During the trip, the POWs spent the entire time in the hold of the ships. Some of the men died days before their fellow prisoners knew that they were dead. The prisoners arrived in Manila on June 17th and were returned to Cabanatuan where they found that there was no food or medical supplies.
In September 1944, Matthew was sent to Bilibid Prison in Manila. He recalled the entire trip was by truck and that he stood the entire way. By the time he arrived at Bilibid, his legs were swollen because he was suffering from wet beriberi. At the same time, he began running a fever due to another attack of malaria. Matthew was very sick and now weighed only 102 pounds and had a total of fifteen malaria attacks during his time in captivity.
At Bilibid, Matthew was assigned to a work detail at a warehouse. He was smoking a cigarette when a Japanese guard ordered him to carry a bucket of water across the warehouse. The POWs were not allowed to smoke in the warehouse, so Matthew put out the cigarette but kept it since cigarettes were hard to get. An enraged guard pulled the butt from his hand and stuffed it, ashes still hot, in his ear. "My first reaction was to throw the water at him. It's lucky I didn't. I would have been shot on the spot."
One of the most difficult things for Matthew was the soldiers who went blind because of the lack of vitamins. The American doctors had no idea if they would regain their vision when their diets improved. He recalled that on Navy chaplain spent his days reading to these POWs. Matthew held this chaplain with high regard.
When the Japanese got ready to ship the prisoners to Japan, a Japanese doctor determined that Matthew was too ill to be sent to Japan and that he would not last much longer. He was admitted to the hospital ward with dengue fever and was not discharged until November 11, 1944. As it turned out, this medical decision would save Matthew's life. The ship that Matthew would have been on was the Arisan Maru. On October 24th, the ship was torpedoed by an American submarine resulting in the deaths of 1803 POWs.

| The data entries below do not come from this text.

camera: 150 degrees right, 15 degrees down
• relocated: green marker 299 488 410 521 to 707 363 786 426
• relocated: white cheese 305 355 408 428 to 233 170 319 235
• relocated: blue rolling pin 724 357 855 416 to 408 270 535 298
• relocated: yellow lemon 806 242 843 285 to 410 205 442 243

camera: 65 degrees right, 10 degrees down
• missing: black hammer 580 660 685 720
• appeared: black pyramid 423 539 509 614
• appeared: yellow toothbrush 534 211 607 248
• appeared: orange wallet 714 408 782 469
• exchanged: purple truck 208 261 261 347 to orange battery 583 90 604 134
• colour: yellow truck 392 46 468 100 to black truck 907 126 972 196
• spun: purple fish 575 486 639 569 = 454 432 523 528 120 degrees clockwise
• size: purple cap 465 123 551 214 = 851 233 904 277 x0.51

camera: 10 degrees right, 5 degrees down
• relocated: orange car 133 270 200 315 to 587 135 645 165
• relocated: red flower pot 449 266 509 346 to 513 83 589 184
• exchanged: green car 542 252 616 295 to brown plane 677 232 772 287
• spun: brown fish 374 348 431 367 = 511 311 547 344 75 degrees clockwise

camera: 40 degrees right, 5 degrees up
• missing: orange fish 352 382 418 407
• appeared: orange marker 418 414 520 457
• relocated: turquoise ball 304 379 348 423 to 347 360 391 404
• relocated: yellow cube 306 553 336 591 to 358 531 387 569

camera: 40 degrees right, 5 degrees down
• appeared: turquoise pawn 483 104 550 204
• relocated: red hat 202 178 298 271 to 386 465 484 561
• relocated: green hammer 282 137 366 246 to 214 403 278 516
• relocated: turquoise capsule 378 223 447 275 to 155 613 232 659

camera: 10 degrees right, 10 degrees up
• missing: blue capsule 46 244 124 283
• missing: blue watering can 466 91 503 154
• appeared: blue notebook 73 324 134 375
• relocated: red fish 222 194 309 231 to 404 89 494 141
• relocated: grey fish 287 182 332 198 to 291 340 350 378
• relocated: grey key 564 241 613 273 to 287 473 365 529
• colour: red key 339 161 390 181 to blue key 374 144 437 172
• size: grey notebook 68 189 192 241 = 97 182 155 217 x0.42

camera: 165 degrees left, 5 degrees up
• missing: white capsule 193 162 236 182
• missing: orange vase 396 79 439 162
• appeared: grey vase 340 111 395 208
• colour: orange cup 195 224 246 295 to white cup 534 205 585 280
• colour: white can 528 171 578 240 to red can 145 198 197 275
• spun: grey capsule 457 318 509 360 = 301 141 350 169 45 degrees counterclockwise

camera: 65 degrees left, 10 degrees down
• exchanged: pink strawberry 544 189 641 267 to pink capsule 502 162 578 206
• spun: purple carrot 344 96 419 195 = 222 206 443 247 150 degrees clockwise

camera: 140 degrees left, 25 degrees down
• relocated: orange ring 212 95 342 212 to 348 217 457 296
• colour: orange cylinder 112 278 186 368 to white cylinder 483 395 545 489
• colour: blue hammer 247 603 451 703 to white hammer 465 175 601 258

Matthew would remain in Bilibid until he was liberated by American troops in February 1945. Before the Japanese abandoned the prison, the commanding officer warned the POWs not to leave the prison. Early in the morning, the wood that was covering one of the windows was smashed in. The the prisoners saw men in strange uniforms. They thought these soldiers were Germans. It was only when they spoke that the men realized that these were American soldiers.
Matthew was one the first members of Company B to be freed from a Japanese POW camp. When he was liberated, he was carried from the prison on a stretcher. During his time as a POW he had beriberi and malaria. He recalled that after American troops had entered the prison, "There wasn't a dry eye in the house."
After liberation, Matthew was sent to Australia to recuperate. It was on May 22, 1945, that he was promoted to 1st Lieutenant. He was next sent to a Veterans' Hospital in California where he had the chance to call home. He kept asking his mother to speak to his dad. His mother, not wanting tell him that his dad had died from a heart attack on April 6, 1942, kept changing the subject. She finally told him his dad was dead. To her surprise, Matt told her that he had had men die in his arms and at his feet. He was now able to take almost anything.
After returning to the U.S., Matthew asked to be sent back to the Philippines to fight the Japanese. He said, "We did a lot of catching. Now, I want to do some throwing."
Matthew remained in the army and rose in rank to Captain. He served in the Korean War and retired from the military in 1960. Matthew married, raised a family, and spent the rest of his life in Hillside, Illinois.
Matthew S. MacDowell passed away on December 31, 1985, in Hillside, Illinois. He was buried at Mount Emblem Cemetery in Elmhurst, Illinois.